■ **Things to do**
A – Answer these questions from the passage on cake and snack trends, one answer per line:
(i) Which painters' works do some icing transfers mimic?
(ii) What is poured on top of a cake to make a drip cake?
(iii) What is the new Dunkin' Donuts donut made of?
B – In the passage on cake and snack trends, rewrite the part from "Another hot trend" up to and including "to their line-up.", changing "caramel" to "butterscotch".

■ **Given passage**
This development has made café transfers a big business as well. Incredibly elaborate icing designs, from mirror glazes to metallic frostings, and from transfers that mimic paintings by Monet and Van Gogh, are trending up fast.
Another hot trend is drip cakes, with “naked” or “half-naked” cakes underneath. Drip cakes involve pouring white or dark chocolate (or sometimes caramel) on top of a cake and letting it drip down the sides. These high-end trends also are starting to trickle down, influencing bakers of birthday and other celebration cakes to add them to their line-up.
Snack trends are notoriously fickle. That makes it hard for processors to know how to tell a true trend from a fad. Cake pops, while still popular, are less so than they were two years ago. And remember muffin tops? Yet, doughnuts have—and likely will always—endure. Nigel Travis, former CEO of Dunkin’ Brands Inc. and author of “The Challenge Culture” (Hachette, 2018) suggests several ways to glean ideas and identify lasting concepts. “As Executive Chairman of high-profile companies like Dunkin’ Donuts and Baskin-Robbins, it’s amazing how many comments I receive from consumers through social media, email, or even occasionally a phone call giving me advice and telling me what we should do. Personally, I have also taken the opportunity to speak at colleges and schools to get feedback about various topics such as products or operations. The insight that you get at an informal event fully backs up the formal consumer research that all companies should continue to do. And it’s not just focus groups. It should be going out, tracking social media, and directly talking to consumers.” Dunkin’ Donuts just launched a new donut made of cake batter. When asked about the donut, and the influence cake trends had on the decision, Nigel responds, “At Dunkin’, we did extensive consumer research two years ago that guided our new strategic direction.”

■ **Extracted information**
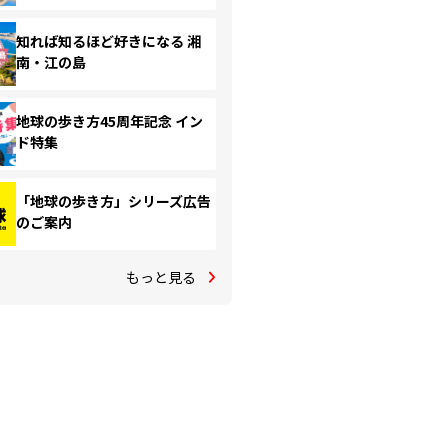
知れば知るほど好きになる 湘
南・江の島
地球の歩き方45周年記念 イン
ド特集
「地球の歩き方」シリーズ広告
のご案内
もっと見る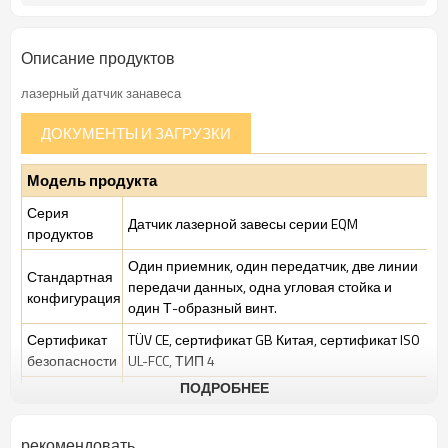
Описание продуктов
лазерный датчик занавеса
ДОКУМЕНТЫ И ЗАГРУЗКИ
Модель продукта
Серия
Датчик лазерной завесы серии EQM
продуктов
Один приемник, один передатчик, две линии
Стандартная
передачи данных, одна угловая стойка и
конфигурация
один Т-образный винт.
Сертификат
TÜV CE, сертификат GB Китая, сертификат ISO
безопасности
UL-FCC, ТИП 4
ПОДРОБНЕЕ
Стандартная
Стандартная промышленная среда
упаковка
рекомендовать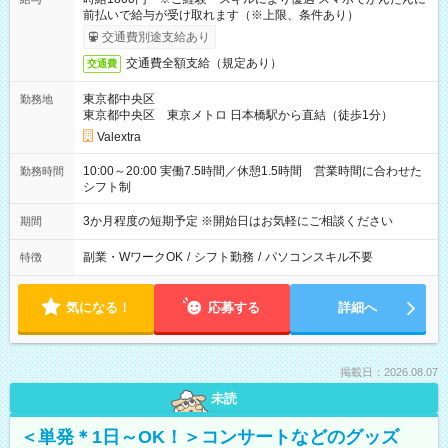
前払いで給与が受け取れます（※上限、条件あり）
交通費別途支給あり
交通費全額支給（規定あり）
交通費
東京都中央区
勤務地
東京都中央区 東京メトロ 日本橋駅から直結（徒歩1分）
Valextra
10:00～20:00 実働7.5時間／休憩1.5時間 営業時間に合わせた
勤務時間
シフト制
3か月程度の短期予定 ※開始日はお気軽にご相談ください
期間
副業・WワークOK
/
シフト勤務
/
パソコンスキル不要
特徴
気になる！
応募する
詳細へ
掲載日：2026.08.07
未読
＜単発＊1日～OK！＞コンサートなどのグッズ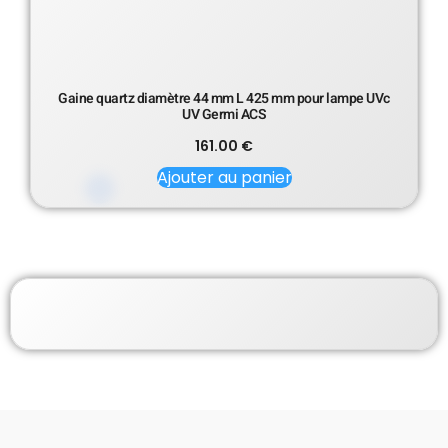
Gaine quartz diamètre 44 mm L 425 mm pour lampe UVc
UV Germi ACS
161.00
€
Ajouter au panier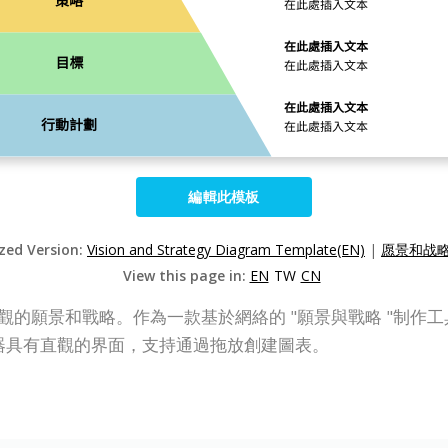
編輯此模板
ized Version:
Vision and Strategy Diagram Template(EN)
|
愿景和战略
View this page in:
EN
TW
CN
用於創建專業外觀的願景和戰略。作為一款基於網絡的 "願景與戰略 "制
表編輯器具有直觀的界面，支持通過拖放創建圖表。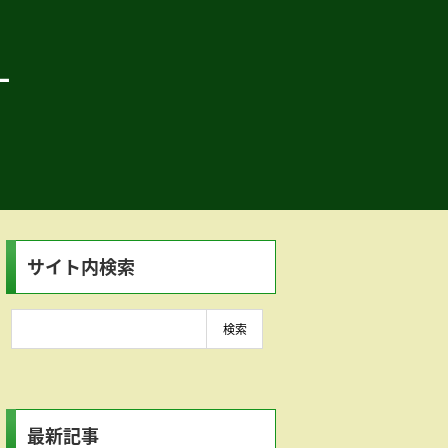
―
サイト内検索
最新記事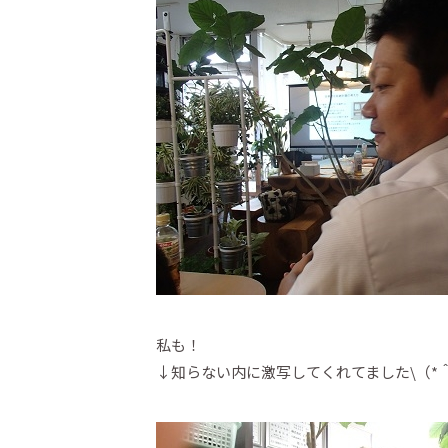
私も！
↓知らない内に激写してくれてました\（*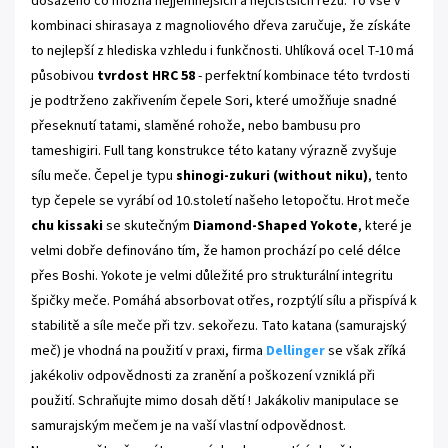
dosaženo co možná nejjemnějších a nejčistších řezů. To vše v
kombinaci shirasaya z magnoliového dřeva zaručuje, že získáte
to nejlepší z hlediska vzhledu i funkčnosti. Uhlíková ocel T-10 má
působivou
tvrdost HRC 58
- perfektní kombinace této tvrdosti
je podtrženo zakřivením čepele Sori, které umožňuje snadné
přeseknutí tatami, slaměné rohože, nebo bambusu pro
tameshigiri. Full tang konstrukce této katany výrazně zvyšuje
sílu meče.
Čepel je typu
shinogi-zukuri (without niku)
, tento
typ čepele se vyrábí od 10.století našeho letopočtu. Hrot meče
chu kissaki
se skutečným
Diamond-Shaped Yokote
, které je
velmi dobře definováno tím, že hamon prochází po celé délce
přes Boshi. Yokote je velmi důležité pro strukturální integritu
špičky meče. Pomáhá absorbovat otřes, rozptýlí sílu a přispívá k
stabilitě a síle meče při tzv. sekořezu
. Tato katana (samurajský
meč) je vhodná na použití v praxi, firma
Dellinger
se však zříká
jakékoliv odpovědnosti za zranění a poškození vzniklá při
použití. Schraňujte mimo dosah dětí ! Jakákoliv manipulace se
samurajským mečem je na vaší vlastní odpovědnost.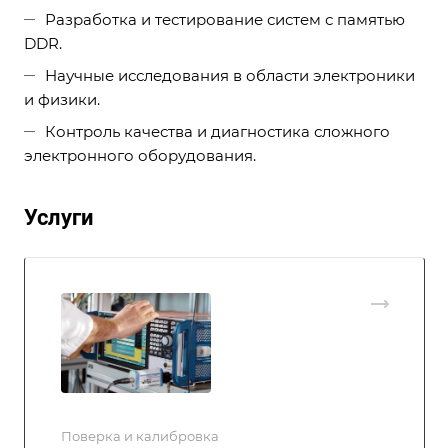
Разработка и тестирование систем с памятью
DDR.
Научные исследования в области электроники
и физики.
Контроль качества и диагностика сложного
электронного оборудования.
Услуги
Поверка и калибровка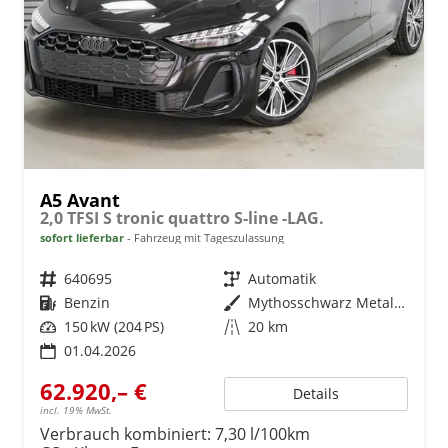
A5 Avant
2,0 TFSI S tronic quattro S-line -LAG.
sofort lieferbar
Fahrzeug mit Tageszulassung
Fahrzeugnr.
640695
Getriebe
Automatik
Kraftstoff
Benzin
Außenfarbe
Mythosschwarz Metallic (0E)
Leistung
150 kW (204 PS)
Kilometerstand
20 km
01.04.2026
62.920,– €
Details
incl. 19% MwSt.
Verbrauch kombiniert:
7,30 l/100km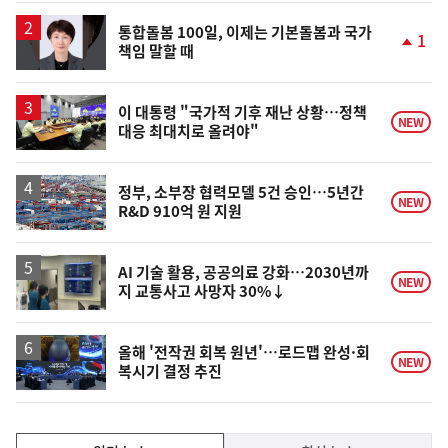
상
승
통합돌봄 100일, 이제는 기본돌봄과 국가
1
책임 말할 때
단
계
상
승
이 대통령 "국가적 기후 재난 상황…정책
NEW
대응 최대치로 올려야"
정부, 소부장 협력모델 5건 승인…5년간
NEW
R&D 910억 원 지원
AI 기술 활용, 공공의료 강화…2030년까
NEW
지 교통사고 사망자 30%↓
올해 '전작권 회복 원년'…로드맵 완성·회
NEW
복시기 결정 추진
인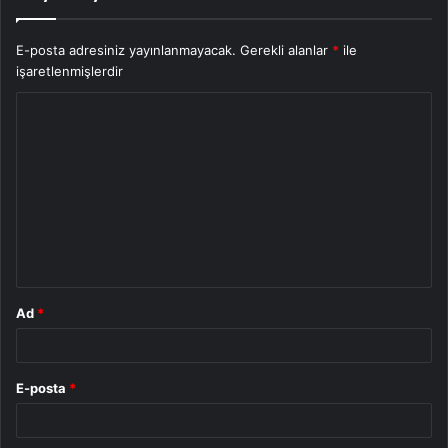
E-posta adresiniz yayınlanmayacak.
Gerekli alanlar
*
ile
işaretlenmişlerdir
Y
o
r
u
m
*
Ad
*
E-posta
*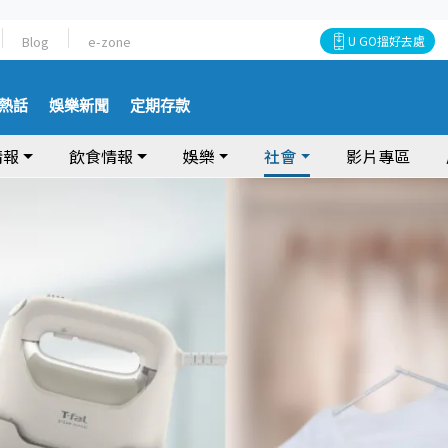
Blog
e-zone
U GO搵好去處
熱話
娛樂新聞
定期存款
情報
飲食情報
娛樂
社會
影片專區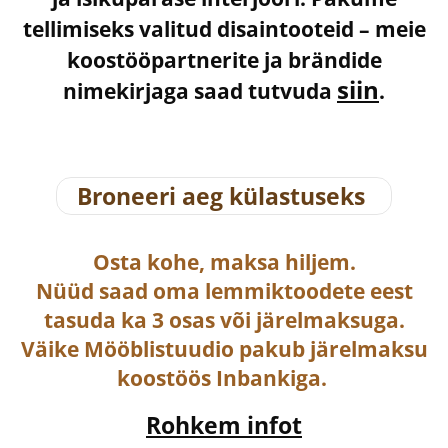
tellimiseks valitud disaintooteid – meie
koostööpartnerite ja brändide
siin
nimekirjaga saad tutvuda
.
Broneeri aeg külastuseks
Osta
kohe, maksa hiljem.
Nüüd saad oma lemmiktoodete eest
tasuda ka
3 osas või järelmaksuga
.
Väike Mööblistuudio pakub järelmaksu
koostöös Inbankiga.
Rohkem infot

■ **Task responses**
A –
(i) Monet and Van Gogh
(ii) White or dark chocolate, or sometimes caramel
(iii) Cake batter

B –
Another hot trend is drip cakes, with “naked” or “half-naked” cakes underneath. Drip cakes involve pouring white or dark chocolate (or sometimes butterscotch) on top of a cake and letting it drip down the sides. These high-end trends also are starting to trickle down, influencing bakers of birthday and other celebration cakes to add them to their line-up.